A brief cannot be amended by urging errors in a motion for rehearing, which were not insisted upon in the original brief. The only proposition in the original brief which has not been, in effect, disposed of by the original opinion, was the proposition which challenged the verdict of the jury as having been based upon evidence which the jury obtained after it had retired to consider the case. The bill of exception upon this point shows that, after the jury had retired and deliberated a while, they returned into court and requested that a piece of. paper upon which the cashier of appellant bank had calculated the amounts due and payments made on the note in question, and which had not been offered in evidence, should be given them.

The court’s qualification to the bill shows that he made known the request of the jury to the attorneys of both plaintiff and defendant, and that by agreement of such attorneys, the slip of paper was delivered to the jury. In the court’s qualification it is further stated that one of the attorneys for appellant went to his office and got the paper, and handed it to the court for the purpose of having it submitted to the jury. While it was not proper for the jury to have this paper, which had not been introduced in evidence, under the circumstances stated by the court in his qualification of the bill of exception, the appellant has waived the error. Fields v. Haley (Tex. Civ. App.) 52 S. W. 115; National Bank of Dangerfield v. Ragland (Tex. Civ. App.) 51 S. W. 661.

The contention is further without merit, because appellant failed, in support of its motion for a new trial, to introduce any evidence showing that the paper was considered by the jury or that any injury resulted from the matter complained of. Dunman v. South Texas Lumber Co. (Tex. Civ. App.) 252 S. W. 274.

The propositions urged by appellant in the original brief filed herein, except the one last above discussed, simply insist that under all of the evidence there were no matters of fact for the jury to pass upon, and that the court erred in failing to instruct a verdict for appellant, and therefore necessarily erred in submitting the issue inquiring whether any further amount was due on the note after the appellees made the payment of $1,684.21 on the 21st day of September, 1925. The issues submitted by the court presented practically the controlling issue in the case. Whether or not the act of the bank in accepting and cashing the check amounted to an accord and satisfaction was, under the pleadings and evidence, a material issue; but, in failing to brief the assignment based upon the court’s failure to submit the special issues, the error, if any, has been waived, and' cannot be considered now, however earnestly it may be urged in the motion for a rehearing.

Upon the issue submitted by the court, the evidence was conflicting. The cashier of the bank testified that he had given credit upon the note for all of the wheat which the-tenant, Knapp, had sold, applying the proceeds towards the extinguishment of the note. Metcalf testified that the bank never gave him credit for all the proceeds of the wheat, and “there was an amount of $218 which they did not give me credit for"; further, that the cashier told him that he would give credit for the $218 if Metcalf would renew the note. He was not cross-examined with reference to this statement.

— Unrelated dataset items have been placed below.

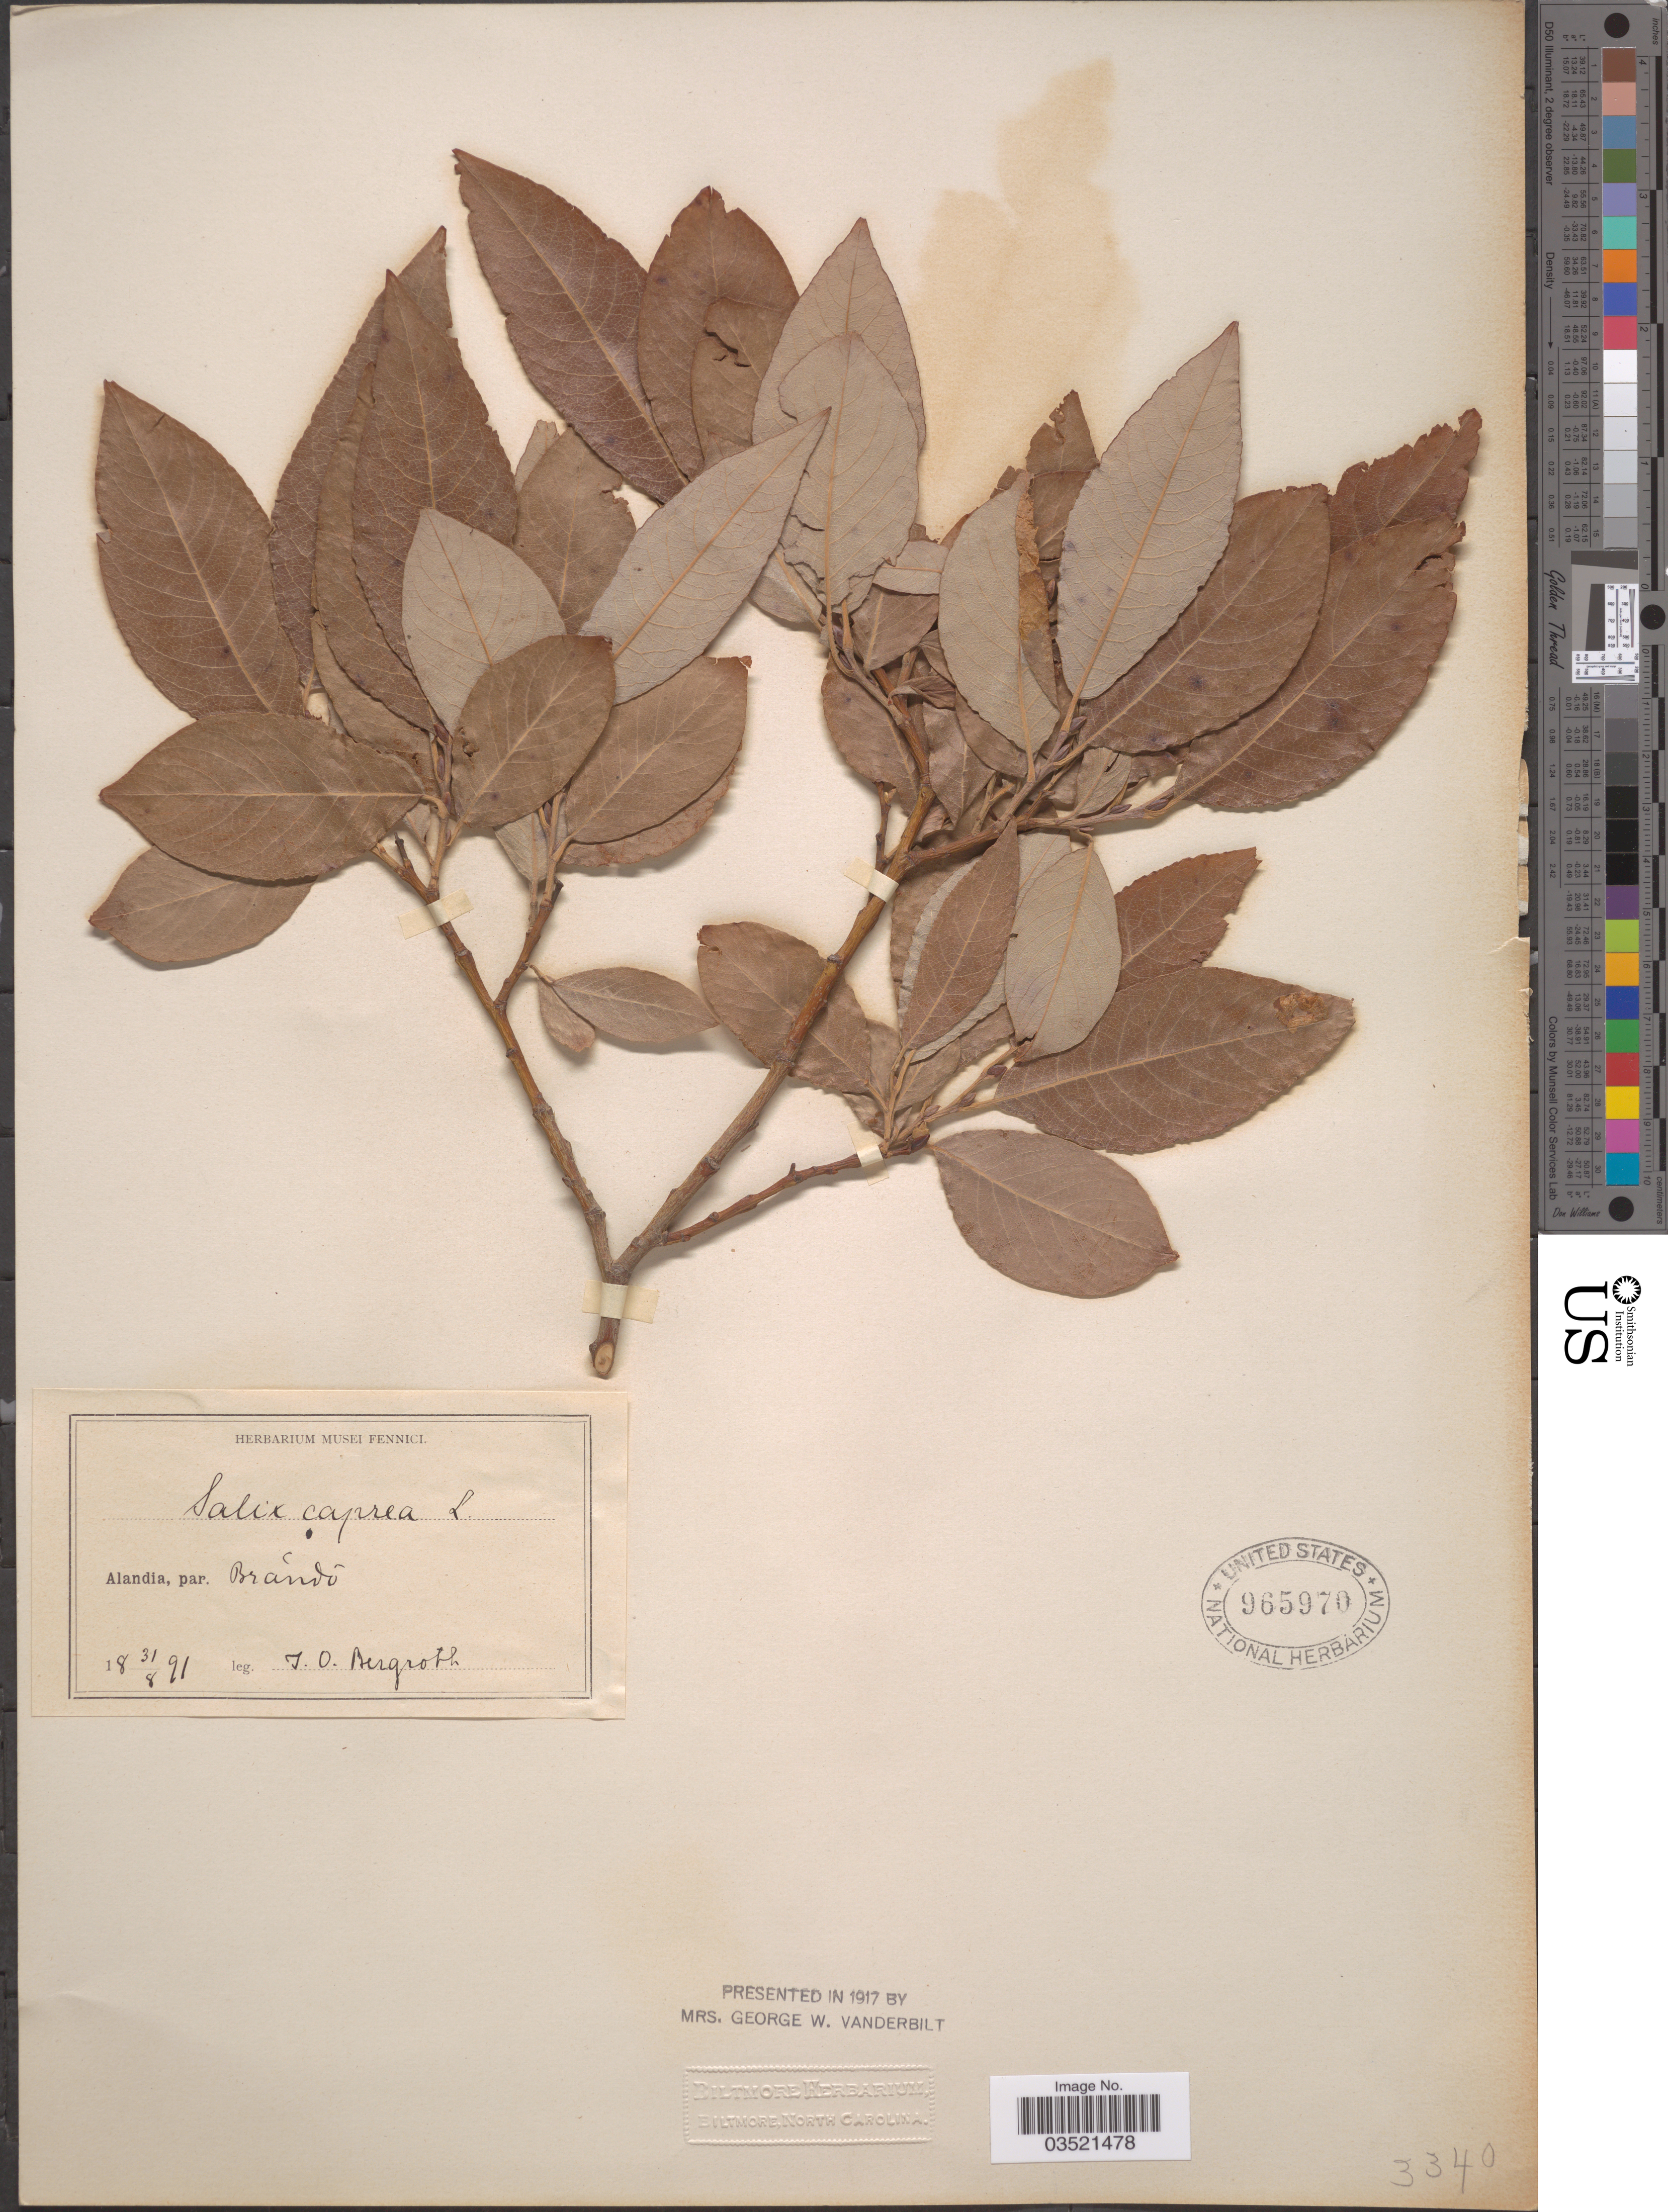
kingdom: Plantae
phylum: Tracheophyta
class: Magnoliopsida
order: Malpighiales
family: Salicaceae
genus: Salix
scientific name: Salix caprea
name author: L.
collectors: T. Bergroth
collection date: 1891-08-31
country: Finland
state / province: Ahvenanmaa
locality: Alandia, par. Brando.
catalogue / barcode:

It is clear from the verdict that the jury believed Metcalf’s testimony, and it is sufficient to support the jury’s finding that the payments previously made, together with the $1,684.21 finally paid on September 21st, had fully paid and discharged the indebtedness. So, whether the case be considered either upon the defense of accord and satisfaction, or payment in full, as found by the-jury, a proper judgment has been entered, and the motion is overruled.